第990話 カケラ争奪戦 イタリア1(3)
「そうか・・・・・・・その装束も神器レベルの代物というわけか。貴様にその力を与えた何者かは、よほどの力を持っていたようだな」
「ふん。思い出したくもねえ」
レイゼロールは納得したようにそう呟いた。その呟きに、影人は不機嫌さを演出しながら帽子の鍔を押さえた。
「スプリガン、ゼノ。我は今からこの地のどこにカケラが眠っているのか探知する。探知の間、我は戦闘には参加できない。ゆえに、その間の光導姫と守護者の相手は頼むぞ。・・・・・・・・それと、スプリガン。貴様は分かっているだろうが、今回もあの『フェルフィズの大鎌』を持つ者が現れる可能性が高い。我も警戒はするが、お前らもその事は注意しておけ」
「・・・・・・・ああ」
「ん、分かった」
レイゼロールの話に影人とゼノは頷いた。
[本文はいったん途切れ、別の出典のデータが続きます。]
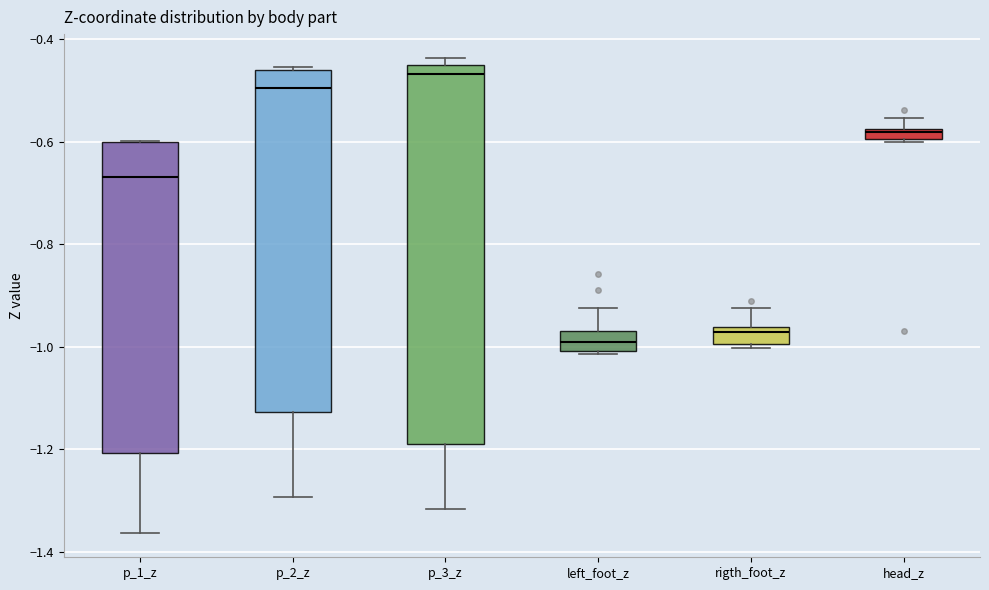

Where is the lower edge of the box for head_z on the y-axis? The values are not printed on the chart, so give them approximately, as read against the axis.

-0.60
影人も、レイゼロールと同じように今回もあの黒フードの人物が現れると踏んでいた。
「よし、ならばここからは任せたぞ」
レイゼロールは最後にそう言うと、集中するようにそのアイスブルーの瞳を細めた。影人とゼノはレイゼロールの前方に立ちながら、周囲を警戒した。
「・・・・・・・・まばらにだが人がいるって事は、まだ光導姫が来てないって事だな」
「そうみたいだね。でも、多分あと1分もすれば来ると思うよ。あいつら反応が早いから」
影人たちが今いるのはローマの市街地の端のような場所だ。遠くにはほとんど影のようだが、コロッセオも見える。影人たちの近くには酔っ払いか、中年くらいの男が千鳥足で道を歩いていた。男は酔っているためか、影人たちには気がついていない。その男以外に人の姿は後2、3人ほど確認できる。その者たちは影人たちには気がついているようだったが、特段気にもせずに道を進んでいた。
それから30秒ほどした時だろうか。影人とゼノの正面から2人の人物がこちらへと向かって来た。
「ふむ、標的がいたな。では、仕事を始めるとするか」
1人は黒に近い茶髪の髪をした男性だった。歳の頃は18くらいか。ダークスーツを見に纏い、胸元には黄色のネクタイを飾っている。そして、頭には赤い線の入った黒の帽子を被っている。その格好のせいか、その男はスプリガンとどこかよく似ていた。その男の名はエリア・マリーノ。守護者ランキング7位、『銃撃屋』の名を持つ守護者だ。
そして、もう1人は――
「・・・・・・・・悲しいですね。こうなってしまって・・・・出来ることならば、あなたとはこのような形で再会したくはなかった。スプリガンさん・・・・・・」
ちょうど影人の隣にいるゼノと同じくらいの年代に見える少女だった。正確に言えばゼノは闇人なので、少女と同年代という事はあり得ないが、あくまで見た目の話だ。大体15歳かそれくらいの少女。その少女はプラチナ色の長髪に、赤みがかかった茶色の瞳が特徴で、本来は愛嬌に満ちたその顔は今は少女の言葉通り悲しみの色を帯びている。装束は穢れのない白色を基調とし、華美すぎない装飾が施されたドレス。胸元にはロザリオが飾られていた。